Yvonne Cartonera (Paris)

Dans le triste paysage actuel nous sommes quelques-uns à penser que les livres pourraient ne pas être des objets interchangeables étalés sur des rayonnages, mais des petits univers qui portent la vie et la voix propres de leur auteur… En dérivant dans Paris et ses banlieues, attentif au fourmillement, les yeux et les oreilles ouverts, on entend des histoires peuplées des folies d’ailleurs et d’ici, qui se croisent en leur langage propre jusqu’à former l’odyssée de notre temps… Les voix profondes et les belles plumes sont nombreuses, mais aussi les lecteurs impatients d’un livre qui ne soit pas un « objet » décoratif, mais le lieu d’une rencontre. Ainsi nous pensons que le livre cartonero a sa place en France, dans les grandes villes et leurs « faubourgs », dans les campagnes, partout où face à la systématisation du ravage on s’est lassé de la « littérature » industrielle… En fabriquant de façon artisanale un livre, résultat précieux du travail de quelques mains amies à partir d’une matière recyclée, nous souhaitons que les écritures de personnes d’ici et d’ailleurs, sédentaires ou de passage, connues ou inconnues, voyagent sur du carton jusqu’aux lieux où elles seront entendues…

Il y a longtemps Mademoiselle Yvonne quitta Paris pour suivre le chemin de l’amour.

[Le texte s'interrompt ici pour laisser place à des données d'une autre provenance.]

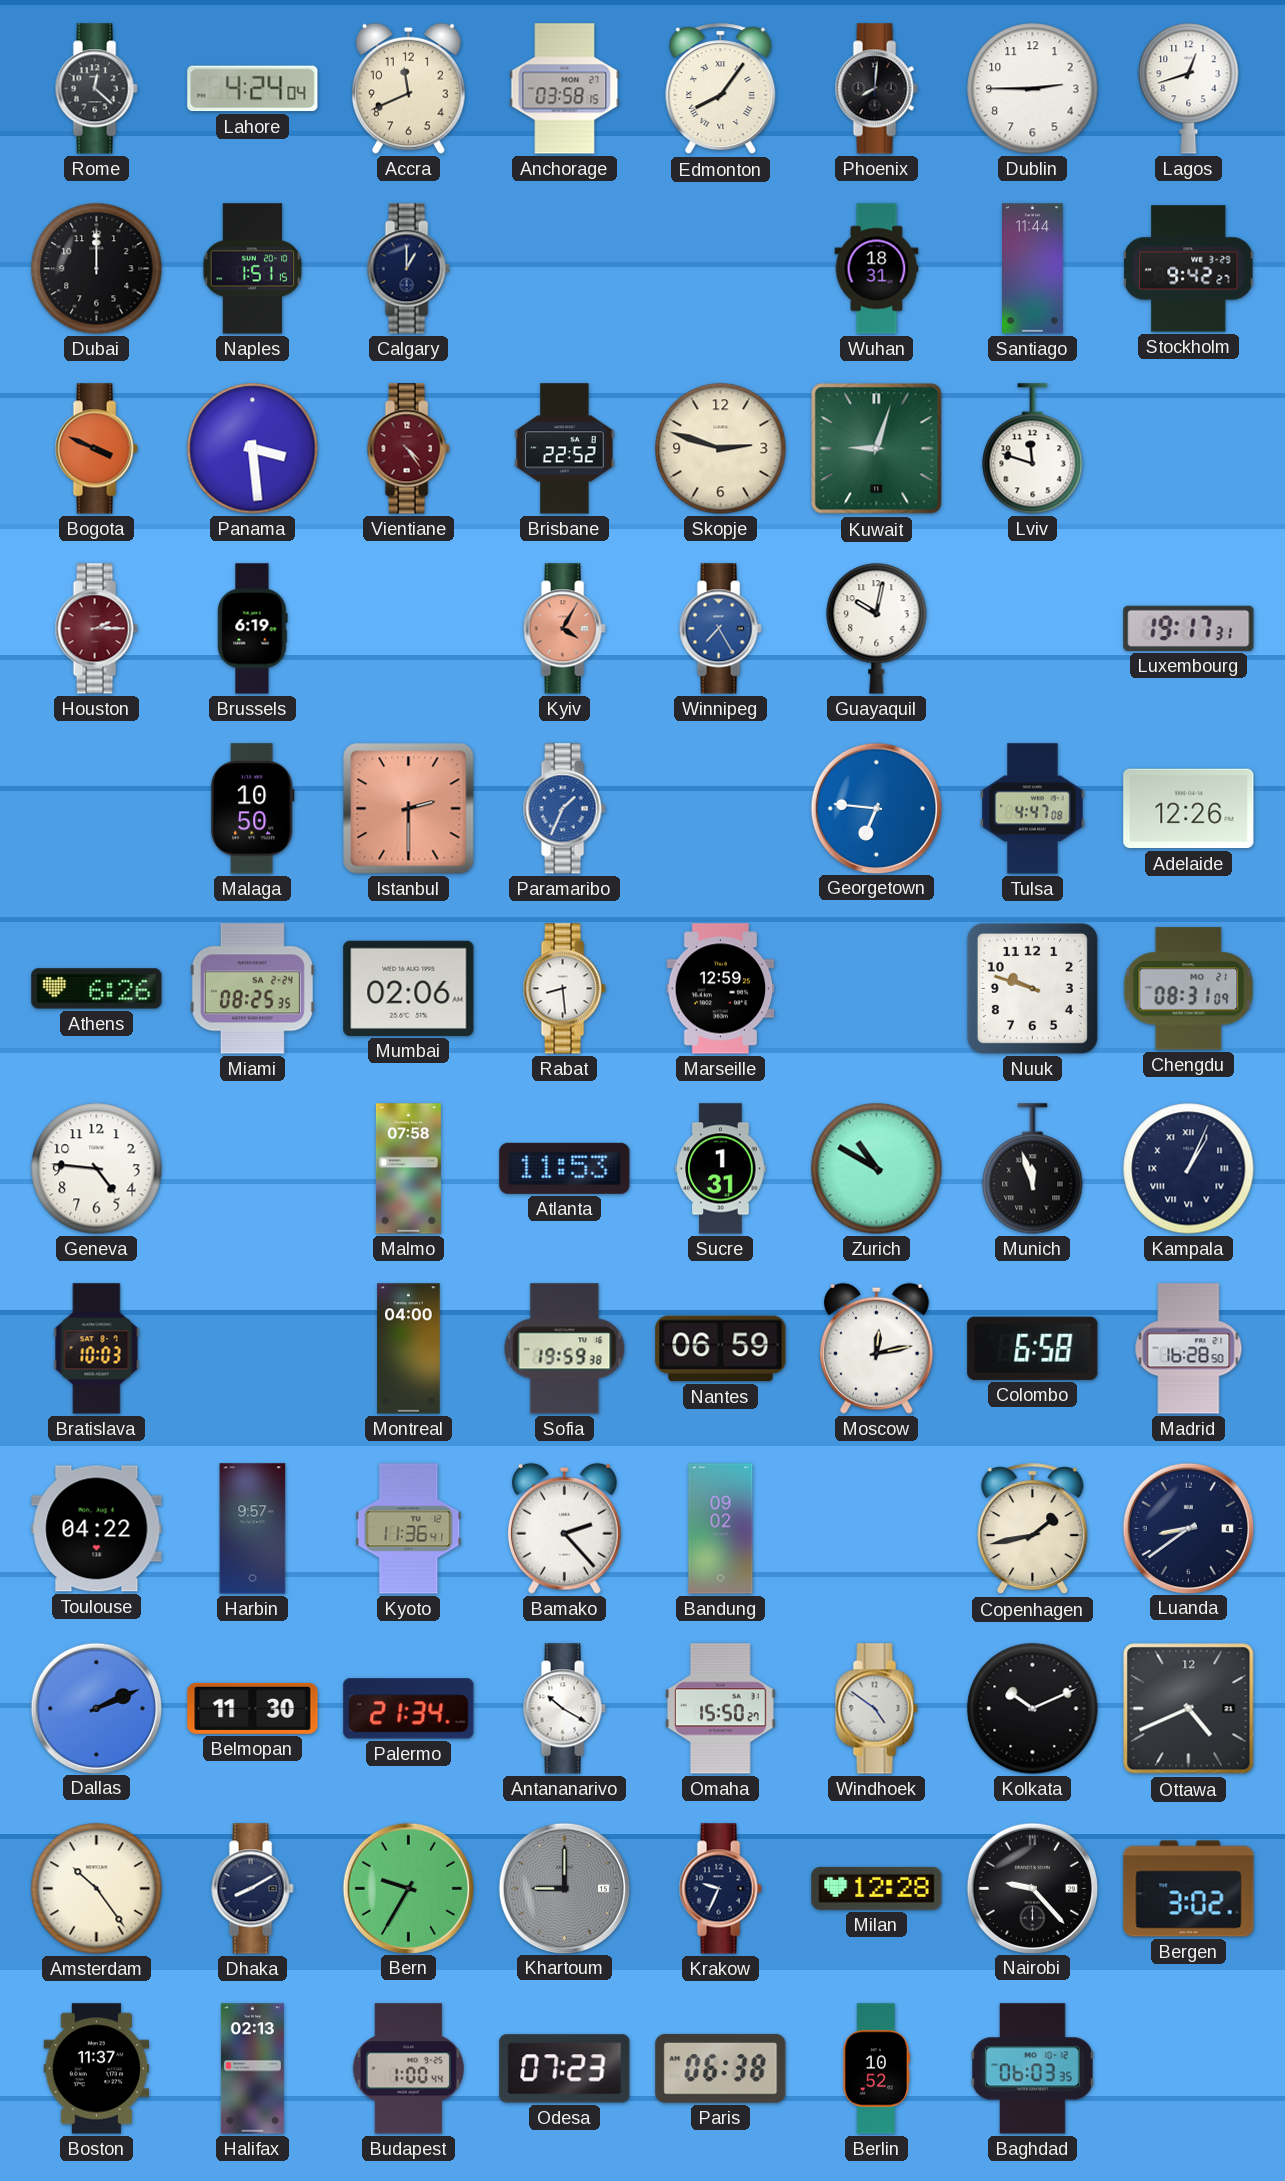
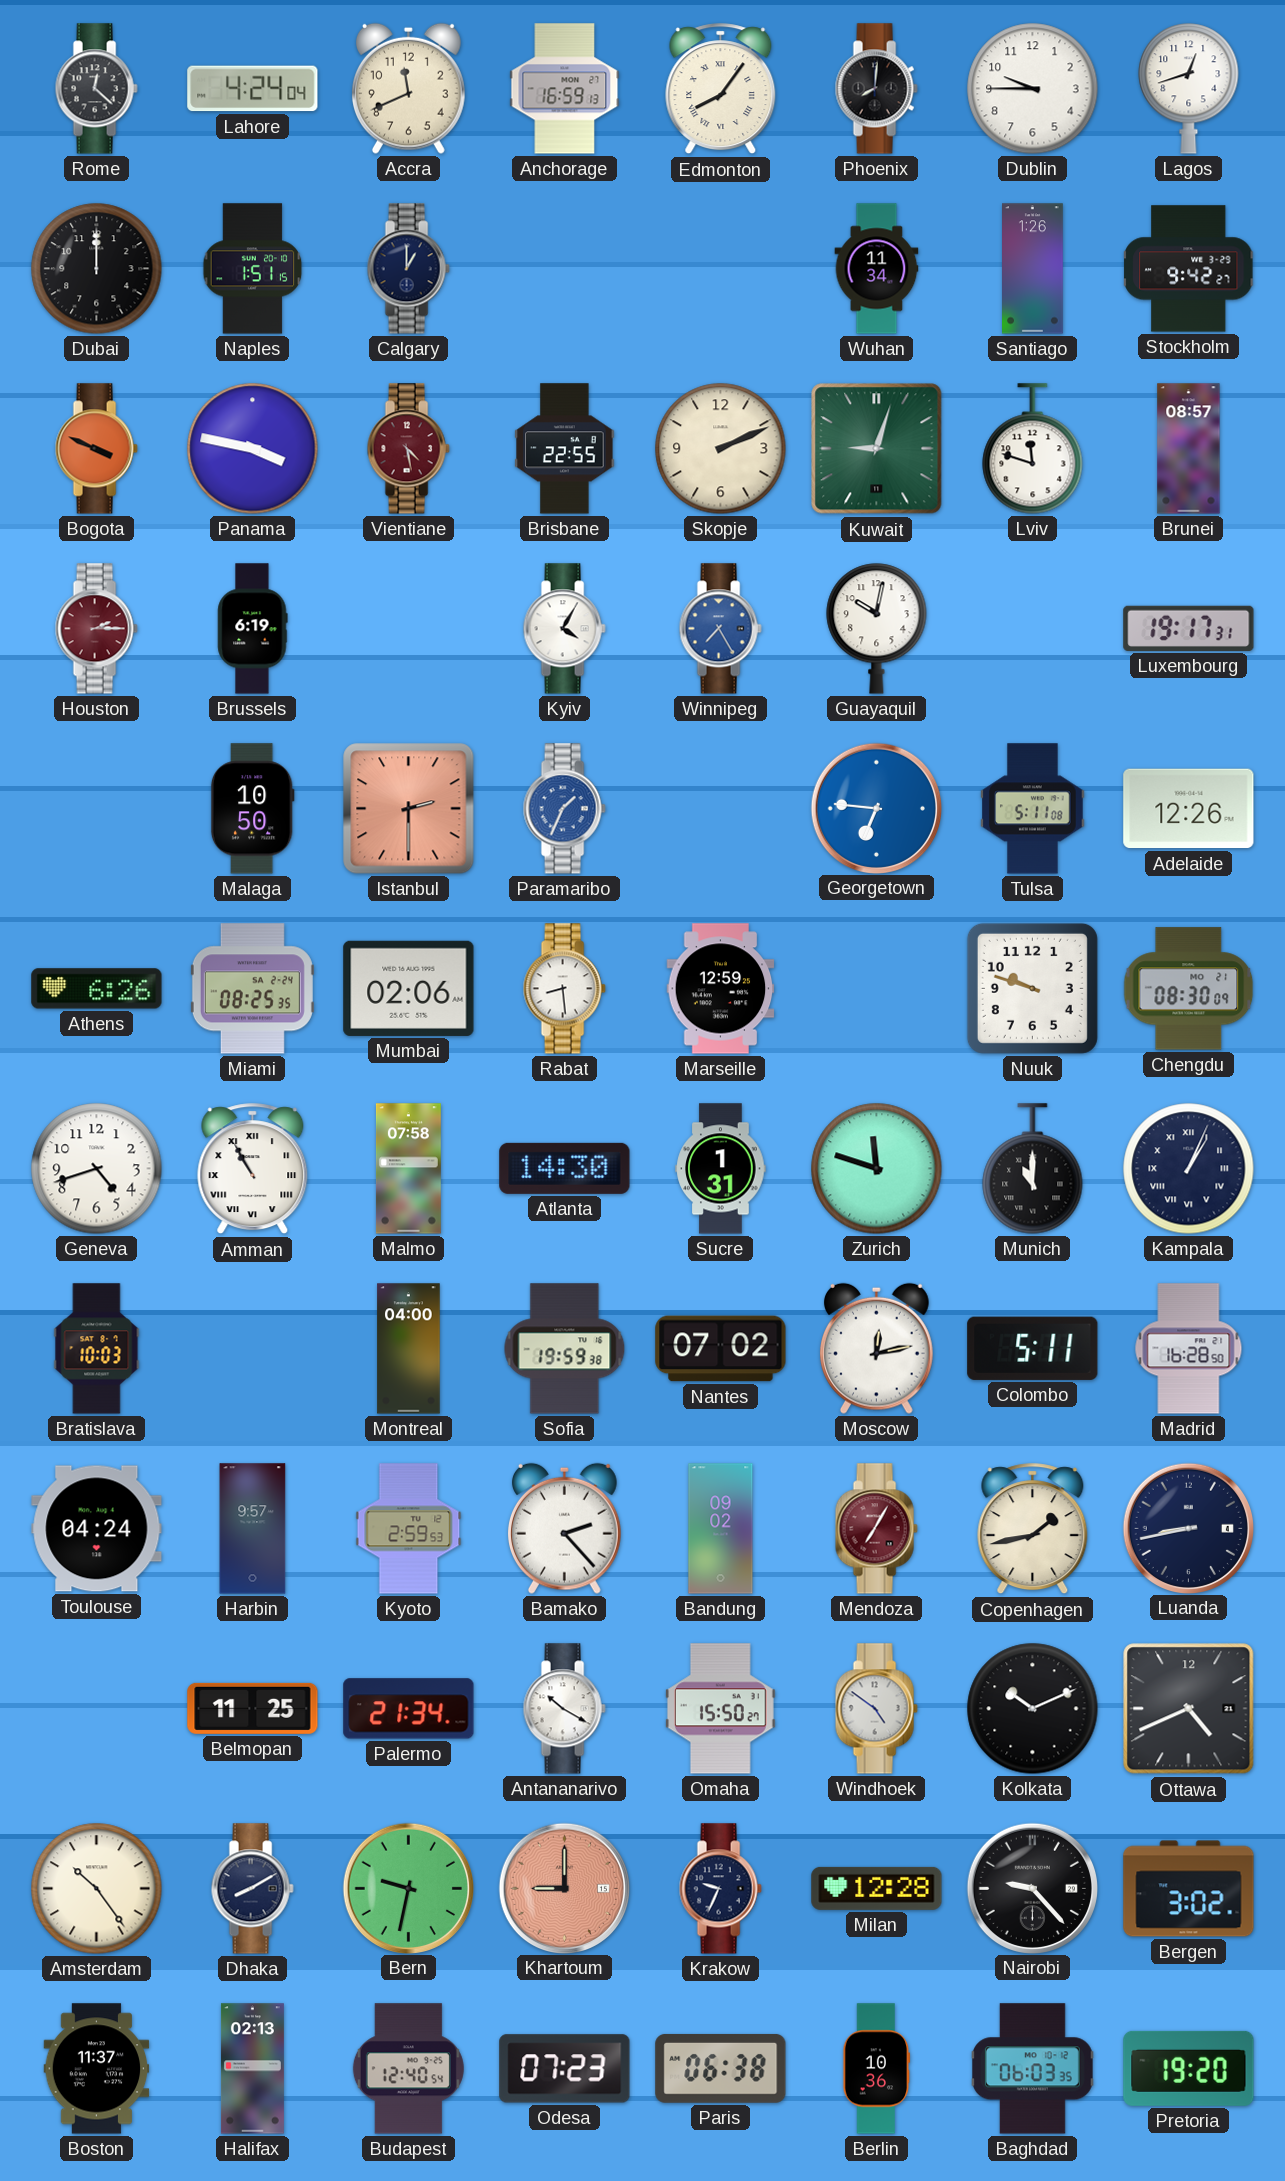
Anchorage: 03:58 -> 16:59
Dublin: 2:45 -> 9:45
Wuhan: 18:31 -> 11:34
Santiago: 11:44 -> 1:26
Panama: 3:29 -> 3:47
Vientiane: 4:24 -> 4:28
Brisbane: 22:52 -> 22:55
Skopje: 2:48 -> 2:11
Brunei: none -> 08:57
Kyiv dial: salmon -> white
Tulsa: 4:47 -> 5:11
Chengdu: 08:31 -> 08:30
Geneva: 4:46 -> 4:42
Amman: none -> 10:55
Atlanta: 11:53 -> 14:30
Zurich: 10:50 -> 11:48
Munich: 11:57 -> 11:00
Nantes: 06:59 -> 07:02
Colombo: 6:58 -> 5:11
Toulouse: 04:22 -> 04:24
Kyoto: 11:36 -> 2:59
Mendoza: none -> 7:05
Luanda: 8:39 -> 8:43
Dallas: 2:11 -> none
Belmopan: 11:30 -> 11:25
Bern: 9:35 -> 9:32
Khartoum dial: grey -> salmon
Budapest: 1:00 -> 12:40
Berlin: 10:52 -> 10:36
Pretoria: none -> 19:20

Envoûtée par les mots charmants d’un tanguero de Buenos Aires,elle arriva au bord du Rio de la Plata en des jours d’abondance, on voyait alors à l’horizon se profiler le bonheur, la prospérité et la bonne fortune…
Les années ont passé et les illusions se sont perdues… Yvonne n’était pas seule à déchanter. Le pays qui l’avait accueillie avec optimisme ne tenait pas ses promesses, comme l’Argentin qui l’avait persuadée d’abandonner Paris. La grisette parisienne se fit prostituée, devint la Madame Yvonne qui boit tristement du champagne, ainsi que la célèbrent les chansons de tango…
Aujourd’hui Yvonne se débarrasse du poids de ces tristes années et rapporte à Paris les espoirs de sa jeunesse, sa joie première qui à son arrivée en Argentine s’était convertie en alegria… C’est en robe de carton qu’elle quitte dignement les banlieues de Buenos Aires vers la France, prête à chanter sa nouvelle vie dans les lieux qu’il lui faudra inventer …

Né au printemps 2010, Yvonne Cartonera est le projet le plus expérimenté du collectif. L’alter-maison d’édition “cartonera” parisienne publie déjà pas moins de six titres :

Rodolfo Walsh, “lettre ouverte à la junte militaire, lettre à mes amis“, édition bilingue, Avril 2010, politique.
Jacques Jouet, ” Poèmes portraits“, avril 2010, poésie.
Nisari – Navajo, “Kaboul Paris“, avril 2010, récit de vie.
Paco Leonarte, “Tranche de vie“, avril 2010, nouvelles.
Camille Loivier, “Les 24 “souffles” Qi, et les 72 “signes saisonniers” Hou“, Octobre 2010, poésie.
Reynoso – Leonarte – De Vivies, “Vertilabundus“, Octobre 2010, recueil de théâtre.

Par ailleurs, les membres d’Yvonne Cartonera participent à l’élaboration d’ateliers d’écriture et de fabrication de livres en carton en collaboration avec le Ministère de la Régularisation de tous les Sans Papiers.